La galerie Thaddaeus Ropac, à Paris, dans le Marais, présente une exposition d'œuvres de l'artiste autrichienne Martha Jungwirth. L'exposition s'articule autour d'une remarquable installation monumentale en 131 parties, composée de dessins et de peintures sur papier, entremêlés de pages de journaux découpées – décrite par Bernard Blistène comme une « grande frise d'images indisciplinées » – créée sur une période de cinq ans, entre 1987 et 1992. Cette œuvre monumentale sera accompagnée d'un ensemble de peintures récentes de l'artiste, ainsi que d'une sélection d'aquarelles, dont les plus anciennes datent des années 1980.
Comme l'explique Jungwirth : « Mon art est comme un journal intime, sismique. C'est ma méthode de travail. Dessiner et peindre est un mouvement qui me traverse. » L'œuvre monumentale au cœur de l'exposition illustre parfaitement l'approche diaristique de l'artiste face à l'abstraction. Elle a réalisé les dessins qui les composent en jetant un regard distrait à la feuille, dans un processus instinctif proche de l'écriture automatique. Ces dessins sont accrochés au mur, page par page, comme un journal intime déstructuré, empilés sur quatre niveaux. Sur certaines pages, des pensées bouillonnent, sous forme de notes et d'annotations furtives de la main de l'artiste. L'œuvre de Jungwirth dégage une impression saisissante de confidentialité ; le sentiment d'être témoin d'un secret.

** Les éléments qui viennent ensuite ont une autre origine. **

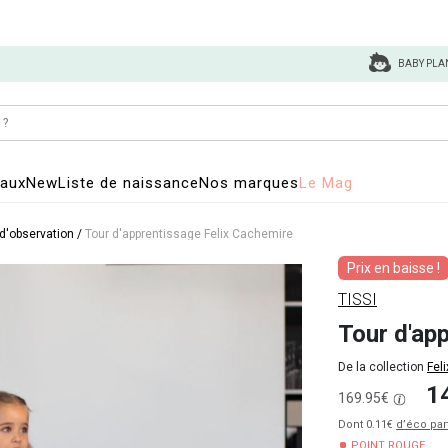
BABY PLA
eaux
New
Liste de naissance
Nos marques
Le Mag
 d'observation
/
Tour d'apprentissage Felix Cachemire
Prix en baisse !
TISSI
Tour d'ap
De la collection
Feli
1
169.95€
Dont 0.11€
d’éco par
POINT ROUGE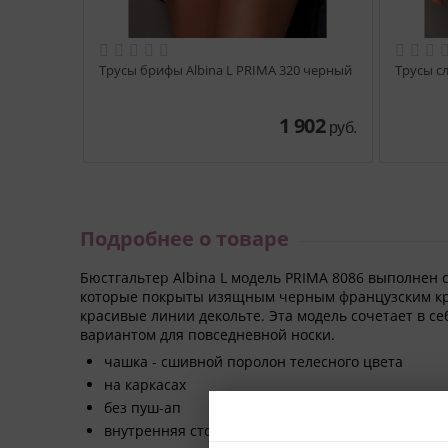
Трусы брифы Albina L PRIMA 320 черный
Трусы с
1 902
руб.
Подробнее о товаре
Бюстгальтер Albina L модель PRIMA 8086 выполнен
которые покрыты изящным черным французским кр
красивые линии декольте. Эта модель сочетает в се
вариантом для повседневной носки.
чашка - сшивной поролон телесного цвета
на каркасах
без пуш-ап
внутренняя сторона чашки до половины - хлопо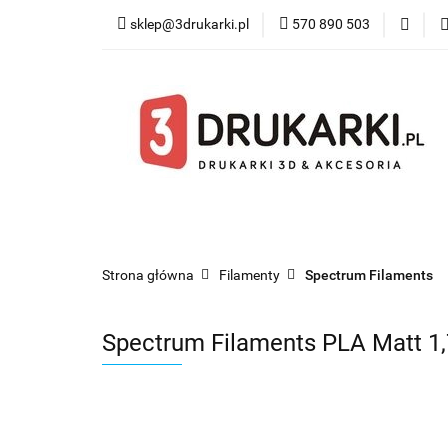
sklep@3drukarki.pl
570 890 503
Blog
Bestsel
Blog
Bestsellery
Kategorie
Współ
Strona główna
Filamenty
Spectrum Filaments
Spectrum Filaments PLA Matt 1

Le titre de l'exposition, Geh nicht aus dem Zimmer (Ne quitte pas ta chambre), traduit cette introspection presque intime. Il fait référence à un poème du poète russo-américain Joseph Brodsky, sans titre mais connu par ces premiers mots. À la fois passionné et obstiné, il implore le lecteur : « Ne quitte pas ta chambre. Fais semblant d'avoir un rhume. » Quoi de plus excitant que du papier peint, une chaise et un lit ? Cette question fait directement écho au processus créatif intime et profondément personnel qui sous-tend les 131 œuvres sur papier, dont beaucoup ont été réalisées par Jungwirth au crépuscule, devant la télévision. Plus de trente ans après leur création, elle les a rassemblées en une œuvre composite afin de se confronter à nouveau aux impulsions fugaces qui les ont engendrées.

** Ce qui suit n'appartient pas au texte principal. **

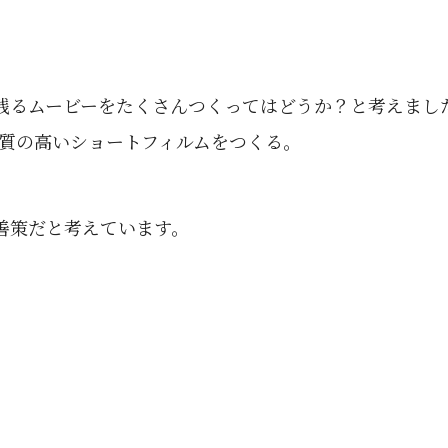
残るムービーをたくさんつくってはどうか？と考えました
の質の高いショートフィルムをつくる。
善策だと考えています。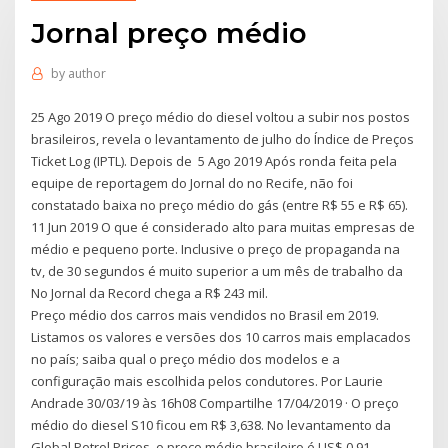
Jornal preço médio
by
author
25 Ago 2019 O preço médio do diesel voltou a subir nos postos
brasileiros, revela o levantamento de julho do Índice de Preços
Ticket Log (IPTL). Depois de 5 Ago 2019 Após ronda feita pela
equipe de reportagem do Jornal do no Recife, não foi
constatado baixa no preço médio do gás (entre R$ 55 e R$ 65).
11 Jun 2019 O que é considerado alto para muitas empresas de
médio e pequeno porte. Inclusive o preço de propaganda na
tv, de 30 segundos é muito superior a um mês de trabalho da
No Jornal da Record chega a R$ 243 mil.
Preço médio dos carros mais vendidos no Brasil em 2019.
Listamos os valores e versões dos 10 carros mais emplacados
no país; saiba qual o preço médio dos modelos e a
configuração mais escolhida pelos condutores. Por Laurie
Andrade 30/03/19 às 16h08 Compartilhe 17/04/2019 · O preço
médio do diesel S10 ficou em R$ 3,638. No levantamento da
Global Petrol Prices, o preço médio brasileiro é US$ 0,91 -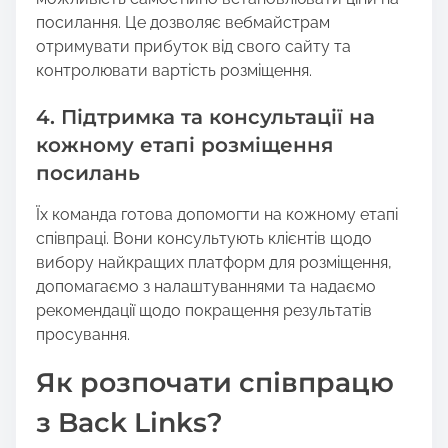
посилання. Це дозволяє вебмайстрам
отримувати прибуток від свого сайту та
контролювати вартість розміщення.
4. Підтримка та консультації на
кожному етапі розміщення
посилань
Їх команда готова допомогти на кожному етапі
співпраці. Вони консультують клієнтів щодо
вибору найкращих платформ для розміщення,
допомагаємо з налаштуваннями та надаємо
рекомендації щодо покращення результатів
просування.
Як розпочати співпрацю
з Back Links?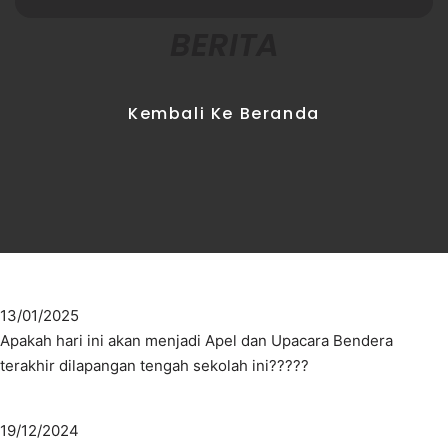
BERITA
Kembali Ke Beranda
13/01/2025
Apakah hari ini akan menjadi Apel dan Upacara Bendera
terakhir dilapangan tengah sekolah ini?????
19/12/2024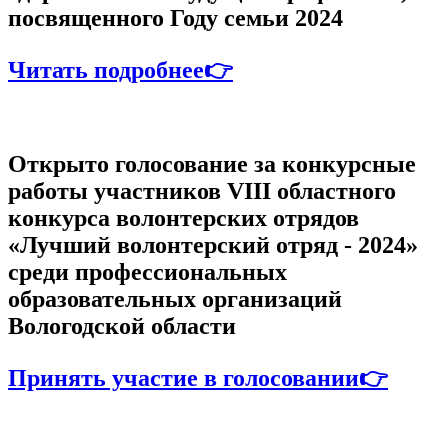
посвященного Году семьи 2024
Читать подробнее👉
Открыто голосование за конкурсные
работы участников VIII областного
конкурса волонтерских отрядов
«Лучший волонтерский отряд - 2024»
среди профессиональных
образовательных организаций
Вологодской области
Принять участие в голосовании👉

Jungwirth travaille de manière intuitive, créant des œuvres qui transmettent une conscience palpable de soi, sans pour autant tomber dans une introspection absolue. Bien que conçue dans un contexte de solitude sublime, la narration qui se déploie sur le mur est ancrée dans le réel, comme en témoignent les pages découpées dans les rubriques culturelles des journaux et intercalées avec ses propres dessins et peintures. Elles initient des dialogues avec l'histoire de l'art au sein même de la frise – avec les cicatrices cousues d'une tête en tissu de Louise Bourgeois, ou la douloureuse Descente de Croix de Rogier van der Weyden – mais invitent aussi le spectateur à imaginer Jungwirth feuilletant le journal pendant qu'elle travaille. L'actualité figure parmi ses principales sources d'inspiration.